_ASSIGNMENT_:
Where a line of the records contains the word "lines", show that line.

[Collected data entries]
──────
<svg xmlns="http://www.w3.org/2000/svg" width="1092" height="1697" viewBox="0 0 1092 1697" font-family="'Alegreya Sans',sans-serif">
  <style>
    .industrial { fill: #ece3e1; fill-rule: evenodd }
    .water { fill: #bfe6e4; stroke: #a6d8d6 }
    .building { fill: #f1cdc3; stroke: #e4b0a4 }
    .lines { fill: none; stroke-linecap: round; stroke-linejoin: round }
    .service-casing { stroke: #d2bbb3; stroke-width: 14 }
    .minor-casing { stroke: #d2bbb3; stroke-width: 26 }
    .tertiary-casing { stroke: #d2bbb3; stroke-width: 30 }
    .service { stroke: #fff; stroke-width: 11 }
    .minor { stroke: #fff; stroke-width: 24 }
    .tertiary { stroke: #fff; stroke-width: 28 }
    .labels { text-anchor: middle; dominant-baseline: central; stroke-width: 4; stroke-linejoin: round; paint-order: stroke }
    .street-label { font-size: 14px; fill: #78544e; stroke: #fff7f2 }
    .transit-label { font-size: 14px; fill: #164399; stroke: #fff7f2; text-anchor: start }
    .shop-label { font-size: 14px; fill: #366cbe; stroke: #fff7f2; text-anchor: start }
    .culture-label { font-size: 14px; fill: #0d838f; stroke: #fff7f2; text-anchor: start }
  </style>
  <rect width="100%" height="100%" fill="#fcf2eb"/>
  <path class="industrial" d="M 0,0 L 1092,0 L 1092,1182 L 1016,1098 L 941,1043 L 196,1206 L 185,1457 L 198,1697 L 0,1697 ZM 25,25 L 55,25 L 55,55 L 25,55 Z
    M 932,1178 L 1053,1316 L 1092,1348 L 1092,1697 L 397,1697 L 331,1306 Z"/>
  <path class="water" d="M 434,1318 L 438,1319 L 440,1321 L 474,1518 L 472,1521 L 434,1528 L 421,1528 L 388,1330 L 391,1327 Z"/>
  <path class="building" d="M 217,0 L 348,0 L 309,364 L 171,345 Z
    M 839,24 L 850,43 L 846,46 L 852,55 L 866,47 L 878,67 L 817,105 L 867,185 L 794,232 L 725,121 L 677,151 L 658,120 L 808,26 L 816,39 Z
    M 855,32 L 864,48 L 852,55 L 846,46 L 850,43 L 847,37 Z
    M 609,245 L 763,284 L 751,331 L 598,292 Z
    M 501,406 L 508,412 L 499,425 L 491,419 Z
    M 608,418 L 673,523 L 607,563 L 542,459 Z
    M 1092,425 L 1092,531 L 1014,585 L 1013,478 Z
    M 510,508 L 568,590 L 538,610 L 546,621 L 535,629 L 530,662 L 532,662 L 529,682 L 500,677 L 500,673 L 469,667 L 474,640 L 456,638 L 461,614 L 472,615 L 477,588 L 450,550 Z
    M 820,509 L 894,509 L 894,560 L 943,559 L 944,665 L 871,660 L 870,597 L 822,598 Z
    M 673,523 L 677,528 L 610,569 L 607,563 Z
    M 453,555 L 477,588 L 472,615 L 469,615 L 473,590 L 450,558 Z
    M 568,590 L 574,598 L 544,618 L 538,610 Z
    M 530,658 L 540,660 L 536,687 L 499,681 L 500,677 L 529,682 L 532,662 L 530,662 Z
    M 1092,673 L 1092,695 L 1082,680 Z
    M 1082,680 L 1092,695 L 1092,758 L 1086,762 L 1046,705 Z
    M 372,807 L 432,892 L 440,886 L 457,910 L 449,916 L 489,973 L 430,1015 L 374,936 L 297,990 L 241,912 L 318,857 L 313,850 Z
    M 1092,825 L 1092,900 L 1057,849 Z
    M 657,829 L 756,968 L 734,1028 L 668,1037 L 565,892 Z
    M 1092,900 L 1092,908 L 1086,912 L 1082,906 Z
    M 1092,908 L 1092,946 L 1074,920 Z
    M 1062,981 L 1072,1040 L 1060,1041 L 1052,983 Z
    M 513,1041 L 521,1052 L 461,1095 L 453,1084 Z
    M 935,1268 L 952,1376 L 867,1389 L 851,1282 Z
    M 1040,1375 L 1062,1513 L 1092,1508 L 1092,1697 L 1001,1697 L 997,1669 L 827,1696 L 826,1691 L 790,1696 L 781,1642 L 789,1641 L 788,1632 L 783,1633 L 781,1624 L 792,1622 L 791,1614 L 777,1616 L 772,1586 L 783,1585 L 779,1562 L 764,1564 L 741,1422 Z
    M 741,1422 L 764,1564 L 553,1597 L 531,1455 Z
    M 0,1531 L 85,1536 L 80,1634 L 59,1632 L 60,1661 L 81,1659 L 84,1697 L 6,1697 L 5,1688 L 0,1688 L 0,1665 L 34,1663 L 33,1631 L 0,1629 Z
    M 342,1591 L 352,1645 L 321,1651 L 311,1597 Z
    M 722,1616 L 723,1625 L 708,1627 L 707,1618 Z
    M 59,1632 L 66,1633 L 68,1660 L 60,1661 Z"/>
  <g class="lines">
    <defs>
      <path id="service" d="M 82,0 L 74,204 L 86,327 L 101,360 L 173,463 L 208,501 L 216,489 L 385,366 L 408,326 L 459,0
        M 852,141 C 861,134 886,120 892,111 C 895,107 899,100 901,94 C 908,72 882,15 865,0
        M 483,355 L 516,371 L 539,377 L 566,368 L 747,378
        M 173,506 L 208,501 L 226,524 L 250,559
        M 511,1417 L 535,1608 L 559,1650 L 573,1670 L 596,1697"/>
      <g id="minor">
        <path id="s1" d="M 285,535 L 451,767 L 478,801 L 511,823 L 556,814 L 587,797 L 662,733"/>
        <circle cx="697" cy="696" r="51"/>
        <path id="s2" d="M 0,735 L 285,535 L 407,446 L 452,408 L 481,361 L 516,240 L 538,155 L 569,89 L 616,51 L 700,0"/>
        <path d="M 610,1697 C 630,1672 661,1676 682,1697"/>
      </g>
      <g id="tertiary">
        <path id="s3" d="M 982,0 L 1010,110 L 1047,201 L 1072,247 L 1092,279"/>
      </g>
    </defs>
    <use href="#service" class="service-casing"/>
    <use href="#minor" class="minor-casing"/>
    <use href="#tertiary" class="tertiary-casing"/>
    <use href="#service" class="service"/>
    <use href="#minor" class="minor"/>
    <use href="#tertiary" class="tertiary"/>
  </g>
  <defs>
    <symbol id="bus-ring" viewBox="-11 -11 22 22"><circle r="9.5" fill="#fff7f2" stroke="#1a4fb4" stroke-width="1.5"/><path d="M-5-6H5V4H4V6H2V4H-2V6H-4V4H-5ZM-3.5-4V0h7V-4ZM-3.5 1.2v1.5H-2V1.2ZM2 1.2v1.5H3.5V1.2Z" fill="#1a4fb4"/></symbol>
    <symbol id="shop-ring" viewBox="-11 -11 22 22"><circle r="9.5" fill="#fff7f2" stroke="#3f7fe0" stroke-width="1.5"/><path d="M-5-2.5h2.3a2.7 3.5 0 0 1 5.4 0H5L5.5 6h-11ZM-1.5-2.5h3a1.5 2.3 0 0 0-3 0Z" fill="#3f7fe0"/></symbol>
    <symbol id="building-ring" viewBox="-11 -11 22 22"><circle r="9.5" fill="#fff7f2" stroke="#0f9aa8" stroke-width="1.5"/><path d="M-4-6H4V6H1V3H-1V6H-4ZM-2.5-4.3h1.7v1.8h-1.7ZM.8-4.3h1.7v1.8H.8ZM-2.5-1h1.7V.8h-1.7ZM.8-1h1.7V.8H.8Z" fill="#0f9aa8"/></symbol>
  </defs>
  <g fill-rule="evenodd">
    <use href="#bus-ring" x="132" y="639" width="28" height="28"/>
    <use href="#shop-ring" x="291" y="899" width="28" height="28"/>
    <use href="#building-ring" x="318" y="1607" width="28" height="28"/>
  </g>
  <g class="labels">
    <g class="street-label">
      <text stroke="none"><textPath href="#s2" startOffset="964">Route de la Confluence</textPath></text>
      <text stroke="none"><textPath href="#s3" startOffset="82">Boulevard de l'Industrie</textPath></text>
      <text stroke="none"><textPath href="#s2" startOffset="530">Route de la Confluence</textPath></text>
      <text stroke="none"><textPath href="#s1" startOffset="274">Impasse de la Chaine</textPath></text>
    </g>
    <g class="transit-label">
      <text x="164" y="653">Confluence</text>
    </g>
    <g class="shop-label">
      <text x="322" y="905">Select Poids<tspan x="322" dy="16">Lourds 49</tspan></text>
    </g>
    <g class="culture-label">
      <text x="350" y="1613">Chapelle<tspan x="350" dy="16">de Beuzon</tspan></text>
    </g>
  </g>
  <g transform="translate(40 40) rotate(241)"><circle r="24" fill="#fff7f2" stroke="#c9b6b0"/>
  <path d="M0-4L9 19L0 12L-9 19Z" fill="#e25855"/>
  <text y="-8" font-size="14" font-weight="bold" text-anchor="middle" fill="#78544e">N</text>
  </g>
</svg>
──────
_SOLUTION FOR THIS PROBLEM_:
    .lines { fill: none; stroke-linecap: round; stroke-linejoin: round }
  <g class="lines">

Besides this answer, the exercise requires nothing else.